**WORK TO BE COMPLETED:**
In the material below, find each line that contains the word "lines" and copy it.

**DATA FOR REVIEW:**

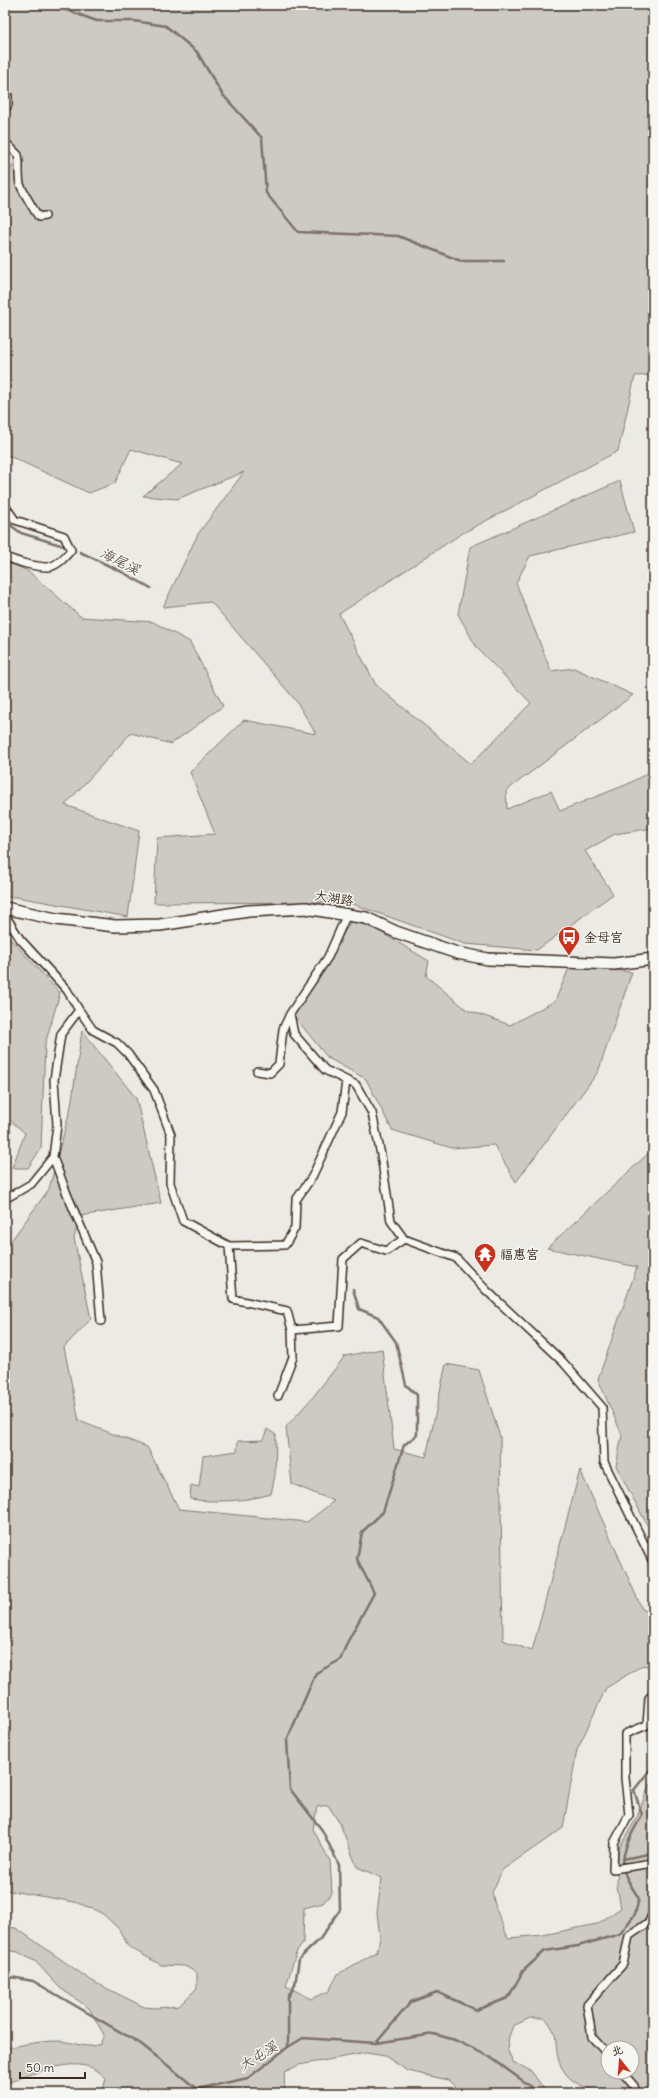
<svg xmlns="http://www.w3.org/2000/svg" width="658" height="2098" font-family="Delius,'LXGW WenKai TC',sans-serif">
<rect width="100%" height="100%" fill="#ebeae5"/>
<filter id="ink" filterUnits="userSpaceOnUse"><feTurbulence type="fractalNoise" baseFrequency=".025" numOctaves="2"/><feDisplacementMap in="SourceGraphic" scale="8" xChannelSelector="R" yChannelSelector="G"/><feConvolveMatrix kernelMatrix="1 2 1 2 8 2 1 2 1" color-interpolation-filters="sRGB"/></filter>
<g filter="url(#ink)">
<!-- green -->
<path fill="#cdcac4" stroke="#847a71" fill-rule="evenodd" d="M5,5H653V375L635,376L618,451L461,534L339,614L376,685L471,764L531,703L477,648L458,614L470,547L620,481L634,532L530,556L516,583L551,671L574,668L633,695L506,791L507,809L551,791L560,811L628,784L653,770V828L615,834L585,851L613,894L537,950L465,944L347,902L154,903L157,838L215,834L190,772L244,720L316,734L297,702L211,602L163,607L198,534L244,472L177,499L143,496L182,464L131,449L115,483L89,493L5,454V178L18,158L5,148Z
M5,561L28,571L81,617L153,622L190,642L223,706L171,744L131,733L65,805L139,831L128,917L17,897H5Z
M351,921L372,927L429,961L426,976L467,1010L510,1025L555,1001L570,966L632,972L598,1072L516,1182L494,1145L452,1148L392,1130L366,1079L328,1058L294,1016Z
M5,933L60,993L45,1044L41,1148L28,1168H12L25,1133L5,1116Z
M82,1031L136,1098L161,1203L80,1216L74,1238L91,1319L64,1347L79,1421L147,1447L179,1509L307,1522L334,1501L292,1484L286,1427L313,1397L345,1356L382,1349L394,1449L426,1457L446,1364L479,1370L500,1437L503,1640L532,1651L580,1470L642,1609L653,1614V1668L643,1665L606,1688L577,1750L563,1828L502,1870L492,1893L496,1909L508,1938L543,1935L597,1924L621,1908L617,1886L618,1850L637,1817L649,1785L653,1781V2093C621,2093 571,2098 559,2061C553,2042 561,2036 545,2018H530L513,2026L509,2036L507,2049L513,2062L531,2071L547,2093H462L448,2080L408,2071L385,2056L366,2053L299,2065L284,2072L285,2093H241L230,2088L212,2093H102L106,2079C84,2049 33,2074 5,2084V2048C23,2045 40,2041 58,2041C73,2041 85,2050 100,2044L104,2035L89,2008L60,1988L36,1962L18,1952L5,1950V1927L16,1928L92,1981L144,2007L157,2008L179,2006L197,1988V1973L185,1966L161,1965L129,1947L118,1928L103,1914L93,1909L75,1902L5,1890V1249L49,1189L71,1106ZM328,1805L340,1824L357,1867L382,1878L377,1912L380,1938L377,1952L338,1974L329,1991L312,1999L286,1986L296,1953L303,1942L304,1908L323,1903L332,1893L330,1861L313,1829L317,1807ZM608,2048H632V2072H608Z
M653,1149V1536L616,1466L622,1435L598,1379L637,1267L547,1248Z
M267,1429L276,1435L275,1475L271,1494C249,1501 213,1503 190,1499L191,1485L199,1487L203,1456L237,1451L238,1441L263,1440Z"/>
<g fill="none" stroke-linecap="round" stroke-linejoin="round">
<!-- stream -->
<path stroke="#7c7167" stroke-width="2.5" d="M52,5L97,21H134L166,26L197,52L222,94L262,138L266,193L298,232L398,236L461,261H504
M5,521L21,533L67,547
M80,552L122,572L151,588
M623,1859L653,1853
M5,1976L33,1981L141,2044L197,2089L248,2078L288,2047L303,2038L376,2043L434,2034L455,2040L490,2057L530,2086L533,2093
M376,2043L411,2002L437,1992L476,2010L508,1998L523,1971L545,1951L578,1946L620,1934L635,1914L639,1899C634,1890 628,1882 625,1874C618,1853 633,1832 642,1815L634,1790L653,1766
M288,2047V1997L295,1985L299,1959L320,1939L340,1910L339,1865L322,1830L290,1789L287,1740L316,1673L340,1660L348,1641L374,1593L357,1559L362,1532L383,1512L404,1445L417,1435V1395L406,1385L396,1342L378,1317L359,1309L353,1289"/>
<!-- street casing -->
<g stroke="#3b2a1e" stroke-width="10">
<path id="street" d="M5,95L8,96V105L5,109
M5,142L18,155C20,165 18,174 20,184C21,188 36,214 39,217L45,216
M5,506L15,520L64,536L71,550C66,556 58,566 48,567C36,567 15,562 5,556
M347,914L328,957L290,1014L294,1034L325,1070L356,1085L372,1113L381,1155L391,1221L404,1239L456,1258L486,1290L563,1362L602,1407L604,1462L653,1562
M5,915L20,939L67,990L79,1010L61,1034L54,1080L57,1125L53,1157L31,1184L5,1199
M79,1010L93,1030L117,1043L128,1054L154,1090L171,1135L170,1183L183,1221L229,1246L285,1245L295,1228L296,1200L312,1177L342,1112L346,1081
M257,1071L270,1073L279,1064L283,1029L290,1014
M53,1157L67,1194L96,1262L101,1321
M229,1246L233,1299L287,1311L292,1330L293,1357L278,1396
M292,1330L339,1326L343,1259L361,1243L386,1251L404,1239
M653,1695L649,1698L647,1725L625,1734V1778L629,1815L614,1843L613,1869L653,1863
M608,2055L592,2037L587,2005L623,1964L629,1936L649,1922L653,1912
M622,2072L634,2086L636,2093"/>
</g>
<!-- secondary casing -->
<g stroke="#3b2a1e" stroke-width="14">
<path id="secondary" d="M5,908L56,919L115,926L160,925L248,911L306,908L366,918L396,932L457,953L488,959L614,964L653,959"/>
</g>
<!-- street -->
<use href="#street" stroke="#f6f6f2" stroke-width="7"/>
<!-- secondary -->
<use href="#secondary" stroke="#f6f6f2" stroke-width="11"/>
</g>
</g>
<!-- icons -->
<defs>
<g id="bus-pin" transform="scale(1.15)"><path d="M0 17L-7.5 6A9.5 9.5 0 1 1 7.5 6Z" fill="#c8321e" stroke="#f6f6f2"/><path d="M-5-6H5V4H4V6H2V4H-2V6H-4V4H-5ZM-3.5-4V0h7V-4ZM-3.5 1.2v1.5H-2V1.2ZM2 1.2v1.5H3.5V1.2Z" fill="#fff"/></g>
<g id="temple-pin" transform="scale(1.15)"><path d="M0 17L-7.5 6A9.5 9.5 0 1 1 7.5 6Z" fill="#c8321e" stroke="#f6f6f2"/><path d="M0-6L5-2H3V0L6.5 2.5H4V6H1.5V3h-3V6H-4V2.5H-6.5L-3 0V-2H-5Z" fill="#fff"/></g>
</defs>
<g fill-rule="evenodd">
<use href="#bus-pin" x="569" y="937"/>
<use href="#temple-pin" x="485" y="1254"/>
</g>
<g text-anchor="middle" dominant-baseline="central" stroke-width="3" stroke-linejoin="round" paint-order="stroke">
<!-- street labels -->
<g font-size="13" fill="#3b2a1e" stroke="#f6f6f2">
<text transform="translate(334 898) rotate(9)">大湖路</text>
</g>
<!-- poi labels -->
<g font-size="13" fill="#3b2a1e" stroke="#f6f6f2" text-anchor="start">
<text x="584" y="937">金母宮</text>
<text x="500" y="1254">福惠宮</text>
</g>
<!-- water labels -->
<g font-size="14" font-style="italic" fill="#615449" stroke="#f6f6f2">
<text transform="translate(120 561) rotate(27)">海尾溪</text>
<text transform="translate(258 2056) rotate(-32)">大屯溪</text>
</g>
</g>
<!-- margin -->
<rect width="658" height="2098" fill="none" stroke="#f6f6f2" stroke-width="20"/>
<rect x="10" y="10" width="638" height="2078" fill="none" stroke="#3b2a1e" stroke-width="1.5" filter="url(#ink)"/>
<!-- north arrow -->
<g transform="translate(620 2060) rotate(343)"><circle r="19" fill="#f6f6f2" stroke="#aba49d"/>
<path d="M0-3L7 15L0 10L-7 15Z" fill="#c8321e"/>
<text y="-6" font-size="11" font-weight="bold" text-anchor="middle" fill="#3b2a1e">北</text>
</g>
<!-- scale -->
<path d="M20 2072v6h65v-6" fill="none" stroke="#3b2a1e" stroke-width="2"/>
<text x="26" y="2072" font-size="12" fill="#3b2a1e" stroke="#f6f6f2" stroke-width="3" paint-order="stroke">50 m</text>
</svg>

---

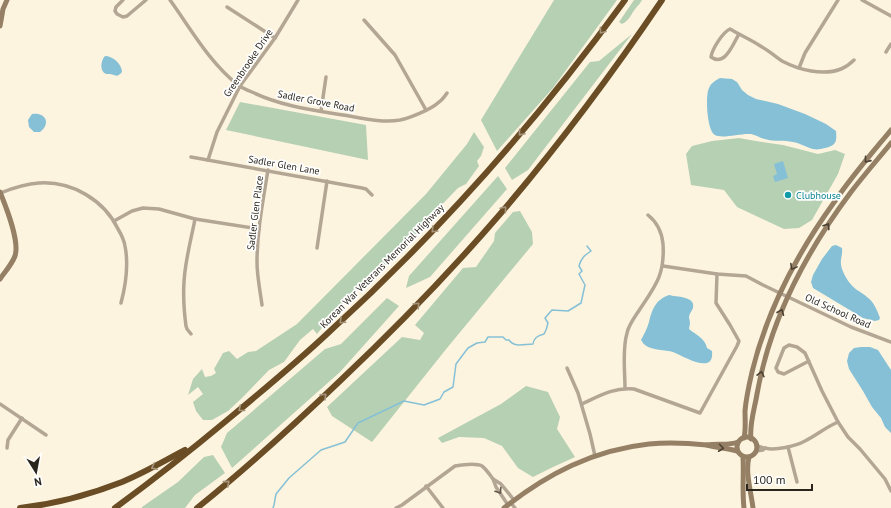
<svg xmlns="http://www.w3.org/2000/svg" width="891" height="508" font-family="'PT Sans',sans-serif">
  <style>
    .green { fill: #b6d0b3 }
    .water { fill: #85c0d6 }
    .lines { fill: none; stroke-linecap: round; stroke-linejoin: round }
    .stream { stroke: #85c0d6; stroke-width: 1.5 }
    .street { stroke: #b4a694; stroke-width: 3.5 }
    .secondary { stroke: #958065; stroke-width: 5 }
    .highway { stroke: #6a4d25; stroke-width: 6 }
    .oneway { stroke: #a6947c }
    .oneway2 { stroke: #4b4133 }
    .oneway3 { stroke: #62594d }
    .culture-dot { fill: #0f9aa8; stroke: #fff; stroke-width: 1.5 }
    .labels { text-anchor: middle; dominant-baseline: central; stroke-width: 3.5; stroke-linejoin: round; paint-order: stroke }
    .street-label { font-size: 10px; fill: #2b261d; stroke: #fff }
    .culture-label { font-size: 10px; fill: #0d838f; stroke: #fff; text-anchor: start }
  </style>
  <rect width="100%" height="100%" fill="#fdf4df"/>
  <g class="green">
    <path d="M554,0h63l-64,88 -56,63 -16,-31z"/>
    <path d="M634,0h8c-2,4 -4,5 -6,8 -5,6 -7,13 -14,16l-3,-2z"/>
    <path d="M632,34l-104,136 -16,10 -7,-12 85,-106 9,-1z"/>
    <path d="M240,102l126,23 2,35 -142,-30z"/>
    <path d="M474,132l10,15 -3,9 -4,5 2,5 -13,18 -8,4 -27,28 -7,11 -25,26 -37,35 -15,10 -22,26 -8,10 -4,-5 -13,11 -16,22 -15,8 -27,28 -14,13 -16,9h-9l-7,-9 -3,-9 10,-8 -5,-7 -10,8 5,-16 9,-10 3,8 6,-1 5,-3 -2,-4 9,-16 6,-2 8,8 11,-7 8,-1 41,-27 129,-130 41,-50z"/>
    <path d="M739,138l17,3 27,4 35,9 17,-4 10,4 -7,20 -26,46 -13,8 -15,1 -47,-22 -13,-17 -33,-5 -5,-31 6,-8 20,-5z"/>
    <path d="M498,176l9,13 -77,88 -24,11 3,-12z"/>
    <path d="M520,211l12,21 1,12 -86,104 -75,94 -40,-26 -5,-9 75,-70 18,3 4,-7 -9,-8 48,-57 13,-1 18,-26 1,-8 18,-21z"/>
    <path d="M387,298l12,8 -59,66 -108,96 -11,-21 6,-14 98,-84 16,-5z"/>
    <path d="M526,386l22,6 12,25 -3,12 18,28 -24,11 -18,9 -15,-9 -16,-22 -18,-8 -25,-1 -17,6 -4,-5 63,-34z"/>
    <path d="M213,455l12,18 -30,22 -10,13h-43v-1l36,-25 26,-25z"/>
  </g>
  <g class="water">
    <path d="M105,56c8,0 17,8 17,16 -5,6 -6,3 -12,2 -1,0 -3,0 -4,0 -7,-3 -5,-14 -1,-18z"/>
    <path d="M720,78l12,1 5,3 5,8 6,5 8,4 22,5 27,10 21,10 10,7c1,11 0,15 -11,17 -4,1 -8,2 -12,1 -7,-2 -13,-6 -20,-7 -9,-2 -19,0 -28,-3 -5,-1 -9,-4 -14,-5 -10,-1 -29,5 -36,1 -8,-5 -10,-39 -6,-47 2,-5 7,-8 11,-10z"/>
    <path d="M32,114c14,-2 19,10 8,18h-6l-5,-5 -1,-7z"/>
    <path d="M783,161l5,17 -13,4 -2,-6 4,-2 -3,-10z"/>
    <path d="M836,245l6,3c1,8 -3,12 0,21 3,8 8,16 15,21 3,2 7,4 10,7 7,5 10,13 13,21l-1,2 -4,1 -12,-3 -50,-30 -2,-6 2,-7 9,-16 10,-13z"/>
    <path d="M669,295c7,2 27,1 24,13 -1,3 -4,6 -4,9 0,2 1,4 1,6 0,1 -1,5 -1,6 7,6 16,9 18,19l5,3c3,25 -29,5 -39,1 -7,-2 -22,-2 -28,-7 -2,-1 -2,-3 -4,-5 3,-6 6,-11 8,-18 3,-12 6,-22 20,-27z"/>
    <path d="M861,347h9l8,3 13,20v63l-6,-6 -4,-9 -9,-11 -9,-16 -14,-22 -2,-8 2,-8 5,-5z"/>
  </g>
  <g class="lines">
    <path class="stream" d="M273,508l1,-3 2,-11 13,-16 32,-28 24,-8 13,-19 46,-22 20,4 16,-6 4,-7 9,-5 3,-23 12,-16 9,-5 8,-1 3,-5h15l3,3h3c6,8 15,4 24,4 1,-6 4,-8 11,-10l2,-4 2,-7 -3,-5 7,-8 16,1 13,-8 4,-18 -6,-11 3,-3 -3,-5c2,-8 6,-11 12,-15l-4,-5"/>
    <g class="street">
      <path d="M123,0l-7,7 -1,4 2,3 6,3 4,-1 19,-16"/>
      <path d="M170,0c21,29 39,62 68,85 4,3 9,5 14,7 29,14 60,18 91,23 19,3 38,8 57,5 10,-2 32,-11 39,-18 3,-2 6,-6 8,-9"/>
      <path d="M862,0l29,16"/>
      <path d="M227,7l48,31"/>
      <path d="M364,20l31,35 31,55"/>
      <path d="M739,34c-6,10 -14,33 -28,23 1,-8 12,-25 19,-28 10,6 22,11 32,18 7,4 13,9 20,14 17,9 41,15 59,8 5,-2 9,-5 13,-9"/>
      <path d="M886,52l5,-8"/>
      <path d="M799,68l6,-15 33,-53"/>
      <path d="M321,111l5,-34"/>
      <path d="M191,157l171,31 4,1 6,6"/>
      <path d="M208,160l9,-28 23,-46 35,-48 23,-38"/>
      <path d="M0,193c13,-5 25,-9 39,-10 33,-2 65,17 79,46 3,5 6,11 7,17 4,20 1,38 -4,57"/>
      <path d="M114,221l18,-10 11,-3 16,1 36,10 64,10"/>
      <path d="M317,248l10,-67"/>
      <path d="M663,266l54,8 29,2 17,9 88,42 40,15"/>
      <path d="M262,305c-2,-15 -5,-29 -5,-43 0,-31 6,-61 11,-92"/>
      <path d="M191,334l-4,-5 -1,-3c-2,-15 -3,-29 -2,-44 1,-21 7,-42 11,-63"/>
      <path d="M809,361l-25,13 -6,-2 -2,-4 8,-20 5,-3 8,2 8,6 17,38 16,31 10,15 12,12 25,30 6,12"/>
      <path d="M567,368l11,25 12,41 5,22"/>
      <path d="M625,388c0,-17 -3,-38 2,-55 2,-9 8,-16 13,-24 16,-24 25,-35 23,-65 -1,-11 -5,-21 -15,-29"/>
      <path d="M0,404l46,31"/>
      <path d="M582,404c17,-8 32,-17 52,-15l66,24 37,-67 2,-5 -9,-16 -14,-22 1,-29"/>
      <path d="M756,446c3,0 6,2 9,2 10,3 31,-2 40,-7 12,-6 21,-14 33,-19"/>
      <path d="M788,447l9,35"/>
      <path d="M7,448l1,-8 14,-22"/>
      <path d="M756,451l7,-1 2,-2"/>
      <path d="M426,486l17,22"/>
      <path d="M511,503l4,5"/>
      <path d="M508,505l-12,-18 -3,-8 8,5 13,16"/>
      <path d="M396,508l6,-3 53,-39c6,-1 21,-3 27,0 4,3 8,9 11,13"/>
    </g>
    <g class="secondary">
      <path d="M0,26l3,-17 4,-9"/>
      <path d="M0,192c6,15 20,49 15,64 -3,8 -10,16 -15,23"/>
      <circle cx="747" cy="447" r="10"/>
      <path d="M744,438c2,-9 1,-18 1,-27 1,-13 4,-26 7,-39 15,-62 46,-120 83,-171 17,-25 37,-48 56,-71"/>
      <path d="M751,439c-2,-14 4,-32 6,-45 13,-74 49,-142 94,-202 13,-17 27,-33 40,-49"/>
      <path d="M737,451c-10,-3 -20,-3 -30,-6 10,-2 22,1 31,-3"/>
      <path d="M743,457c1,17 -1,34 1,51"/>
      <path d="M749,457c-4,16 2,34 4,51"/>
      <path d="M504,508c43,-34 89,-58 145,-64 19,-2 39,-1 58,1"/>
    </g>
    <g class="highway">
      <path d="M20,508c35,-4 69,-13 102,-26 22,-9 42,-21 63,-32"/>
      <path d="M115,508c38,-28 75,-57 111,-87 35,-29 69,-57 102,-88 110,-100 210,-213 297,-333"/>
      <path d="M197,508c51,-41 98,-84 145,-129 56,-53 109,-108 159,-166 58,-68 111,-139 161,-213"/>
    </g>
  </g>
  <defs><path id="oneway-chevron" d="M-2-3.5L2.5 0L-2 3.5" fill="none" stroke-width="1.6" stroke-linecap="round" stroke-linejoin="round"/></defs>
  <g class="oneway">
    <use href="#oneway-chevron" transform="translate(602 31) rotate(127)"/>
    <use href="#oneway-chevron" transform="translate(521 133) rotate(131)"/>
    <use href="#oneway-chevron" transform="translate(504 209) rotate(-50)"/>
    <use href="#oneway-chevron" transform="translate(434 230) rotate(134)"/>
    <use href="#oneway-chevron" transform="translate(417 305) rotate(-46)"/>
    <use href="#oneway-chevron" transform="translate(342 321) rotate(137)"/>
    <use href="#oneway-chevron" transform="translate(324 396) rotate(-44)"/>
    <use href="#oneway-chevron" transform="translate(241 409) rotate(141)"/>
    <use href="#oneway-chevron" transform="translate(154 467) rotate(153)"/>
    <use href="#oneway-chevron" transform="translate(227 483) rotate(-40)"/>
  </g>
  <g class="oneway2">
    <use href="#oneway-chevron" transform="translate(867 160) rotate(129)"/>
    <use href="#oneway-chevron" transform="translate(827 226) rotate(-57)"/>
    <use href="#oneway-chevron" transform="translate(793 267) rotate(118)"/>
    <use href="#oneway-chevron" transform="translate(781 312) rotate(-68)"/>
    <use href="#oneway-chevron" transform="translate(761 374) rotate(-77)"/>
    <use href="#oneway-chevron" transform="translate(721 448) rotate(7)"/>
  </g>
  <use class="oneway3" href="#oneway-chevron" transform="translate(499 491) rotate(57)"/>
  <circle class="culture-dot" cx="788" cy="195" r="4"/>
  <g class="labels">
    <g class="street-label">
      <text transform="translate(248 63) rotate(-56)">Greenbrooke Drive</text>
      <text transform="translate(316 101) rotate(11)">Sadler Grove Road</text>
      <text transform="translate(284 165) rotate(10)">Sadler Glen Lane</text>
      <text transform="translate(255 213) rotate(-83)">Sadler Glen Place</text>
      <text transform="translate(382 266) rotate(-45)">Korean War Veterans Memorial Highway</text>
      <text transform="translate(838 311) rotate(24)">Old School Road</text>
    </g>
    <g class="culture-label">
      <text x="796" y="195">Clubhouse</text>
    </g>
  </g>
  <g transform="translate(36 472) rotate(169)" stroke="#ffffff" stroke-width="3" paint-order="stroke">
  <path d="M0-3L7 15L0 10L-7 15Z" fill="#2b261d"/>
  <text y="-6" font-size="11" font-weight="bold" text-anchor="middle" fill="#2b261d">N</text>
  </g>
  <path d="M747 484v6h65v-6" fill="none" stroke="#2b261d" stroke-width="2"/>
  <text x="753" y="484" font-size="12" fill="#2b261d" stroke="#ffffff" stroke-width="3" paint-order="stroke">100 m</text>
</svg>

**WRITTEN SOLUTION:**
    .lines { fill: none; stroke-linecap: round; stroke-linejoin: round }
  <g class="lines">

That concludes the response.